Why Real Madrid’s hero and Liverpool’s villain weren’t so different after all
In the arid heat of the sweltering Olimpiyskiy Stadium in Kyiv, a ball drifted from left to right and into the penalty area, the glow of the floodlights bouncing off its surface and into the night sky.
Gareth Bale swivelled rearward, dropped his shoulder blades back as if settling into an invisible hammock inside the box, propelled his left leg at a right-angle towards the heavens, and hit a shot into the top corner so unerring, so perfectly timed, so wrought with wrath, that it could have burnt a searing hole through a literal iron curtain if one had stood in its in way that night in Ukraine.
As football analysis and punditry have evolved in the information age, elite-level players are increasingly judged on their data, the numbers they produce both in front of goal and in their season-long all-around play, rather than on their moments of brilliance.
That is of course a much more efficient and downright useful way of appraising a player’s efficacy and efficiency. But raw numbers are not why anybody loves football, nor why the greatest players are remembered long after they have finished playing.
Moments where a footballer produces a morsel of talent so unquantifiable, so incomprehensible to a mere mortal, are the reason they are so adored and why their legacies outlast not just their sporting careers but their time on this Earth.
Diego Maradona has passed away but will live forever because of his spectacular solo goal against England and the handball which followed it. Lionel Messi and Cristiano Ronaldo may have competed with one another for goalscoring records throughout their careers, but the Argentinian’s goal against Bayern Munich which left Jerome Boateng sprawled on the floor and the Portuguese’s free-kick against Portsmouth are the things which truly make you feel something.
Gareth Bale is possibly the greatest British footballer of all-time. His achievements with Real Madrid include three league titles, four Champions Leagues, and 106 goals. He has contributed immense performances to a golden age in the history of football’s most successful and famous club, on the kind of scale no observer would have dreamed of when he started out at left-back for Southampton and Tottenham Hotspur.
That overhead kick in Kyiv, on the night Real Madrid beat Liverpool 3-1 to win a third consecutive European Cup, deserves to be remembered as the finest moment in the illustrious history of one of the most riotously talented forwards to have played the game in the 21st century
It is a spellbinding goal. I watched from the Liverpool end, hopeful but cautious after Sadio Mane’s equaliser, as Marcelo’s cross drifted into the area and was met by Bale thunderous foot. It was a spectacular, stupefying, stomach-churning punch in the gut. I have never seen the goal back, not because it hurts too much to watch, but because I do not want my memory of its brilliance to be merged with stylised TV replays and slo-mo footage.
Bale scored a second goal that night, of course, which sealed the win and doomed Liverpool to their fate. That was a pot shot from distance, struck directly at goalkeeper Loris Karius, who lost concentration and allowed the ball to slip between his hands and into the net. That followed his enormous error for the first goal of the evening, when he rolled the ball directly into the path of Karim Benzema for the French striker to pass into an empty net.

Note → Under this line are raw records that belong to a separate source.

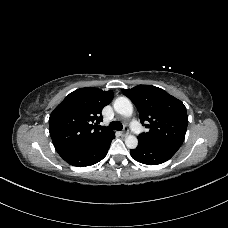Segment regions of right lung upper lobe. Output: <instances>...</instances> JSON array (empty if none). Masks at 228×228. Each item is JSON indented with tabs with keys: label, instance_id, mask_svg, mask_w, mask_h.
I'll list each match as a JSON object with an SVG mask.
<instances>
[{
	"label": "right lung upper lobe",
	"instance_id": "cb5924a9",
	"mask_svg": "<svg viewBox=\"0 0 228 228\" xmlns=\"http://www.w3.org/2000/svg\"><path fill=\"white\" fill-rule=\"evenodd\" d=\"M112 99V90L92 87L70 93L49 118V132L56 151L85 147L111 134L112 131H99L95 126L102 121L101 111Z\"/></svg>",
	"mask_w": 228,
	"mask_h": 228
}]
</instances>
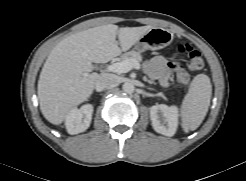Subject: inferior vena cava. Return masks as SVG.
<instances>
[{"label":"inferior vena cava","instance_id":"inferior-vena-cava-1","mask_svg":"<svg viewBox=\"0 0 246 181\" xmlns=\"http://www.w3.org/2000/svg\"><path fill=\"white\" fill-rule=\"evenodd\" d=\"M116 82V79L111 74H100L95 82V90L97 92H101L105 90L106 88L112 86Z\"/></svg>","mask_w":246,"mask_h":181}]
</instances>
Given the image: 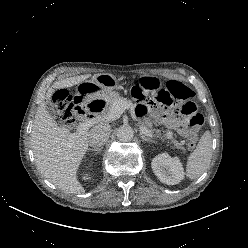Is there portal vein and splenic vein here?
<instances>
[{
  "label": "portal vein and splenic vein",
  "instance_id": "obj_1",
  "mask_svg": "<svg viewBox=\"0 0 248 248\" xmlns=\"http://www.w3.org/2000/svg\"><path fill=\"white\" fill-rule=\"evenodd\" d=\"M129 106L130 105L128 103H126L125 101L115 102L111 106V108L107 111V113L101 117V119L105 120V121L116 120L121 116V114L126 109L129 108ZM92 124H93V122L89 121V120H86L85 122L80 123V125L77 127V133H82V132L88 130V128L91 127ZM140 129H141V133H143L144 135L149 136V137H154L153 134L148 131V129L143 128V127H140Z\"/></svg>",
  "mask_w": 248,
  "mask_h": 248
}]
</instances>
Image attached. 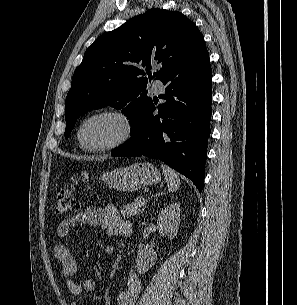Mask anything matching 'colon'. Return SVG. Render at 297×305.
<instances>
[{
  "label": "colon",
  "instance_id": "obj_1",
  "mask_svg": "<svg viewBox=\"0 0 297 305\" xmlns=\"http://www.w3.org/2000/svg\"><path fill=\"white\" fill-rule=\"evenodd\" d=\"M79 208V202L74 194V189L72 186H68L63 189L57 198V203L55 206V213L57 216H66Z\"/></svg>",
  "mask_w": 297,
  "mask_h": 305
}]
</instances>
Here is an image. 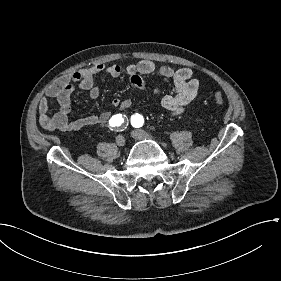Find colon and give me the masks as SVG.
I'll return each mask as SVG.
<instances>
[{
    "instance_id": "5ec220e1",
    "label": "colon",
    "mask_w": 281,
    "mask_h": 281,
    "mask_svg": "<svg viewBox=\"0 0 281 281\" xmlns=\"http://www.w3.org/2000/svg\"><path fill=\"white\" fill-rule=\"evenodd\" d=\"M213 101H214V103H216V104H223V103L225 102V97H224V95L221 94V93H216V94H214V96H213Z\"/></svg>"
}]
</instances>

If Bale’s performance and sublime piece of skill should be immortalised as the defining moment of his sporting life, then those errors must also rank and Karius’. An attempt was made to excuse the German’s fallibility on the grounds of concussion in the aftermath, but the reality was he simply crumbled on the biggest stage of all on a scale that in truth has never been seen before or since in football.
Karius subsequently has not made a single competitive appearance for Liverpool, despite remaining on the club’s books four years later, his career essentially ending that night in the Olimpiyskiy, a sort of space age illuminated torture chamber sitting in the middle of downtown Kyiv.
What is peculiar, though, is that Bale’s career followed a very similar path. Since that match in May 2019, the 32-year-old has played only 69 times for Real Madrid, scoring 18 goals. That waning influence has been caused by a combination of consistent injuries, declining popularity with his team-mates and supporters, and his preference for ensuring his availability for Wales fixtures.
This season, Bale has made a total of only seven Real Madrid appearances, and is set to be left out of the squad which will contest the final. Like Karius’ spells with Besiktas and Union Berlin, Bale endured a doomed loan spell in an attempt to reinvigorate his career at former club Spurs, and now both will be sat at home or in a hotel room watching on as the two clubs which still pay their wages compete in the showpiece event that men both defined only four years ago. Both of their club football careers essentially ended on the same night.
What Bale and Karius’ not too dissimilar career paths after their disparate performances in Ukraine show is that footballers themselves can only enjoy their careers moment to moment, because whether they are coming off the ultimate high or the most dejecting of lows, they have precious little control over what follows.
But for Bale at least, the power of his glorious goal should be more than enough for him, Real Madrid supporters, and football fans everywhere to revel in for the rest of time.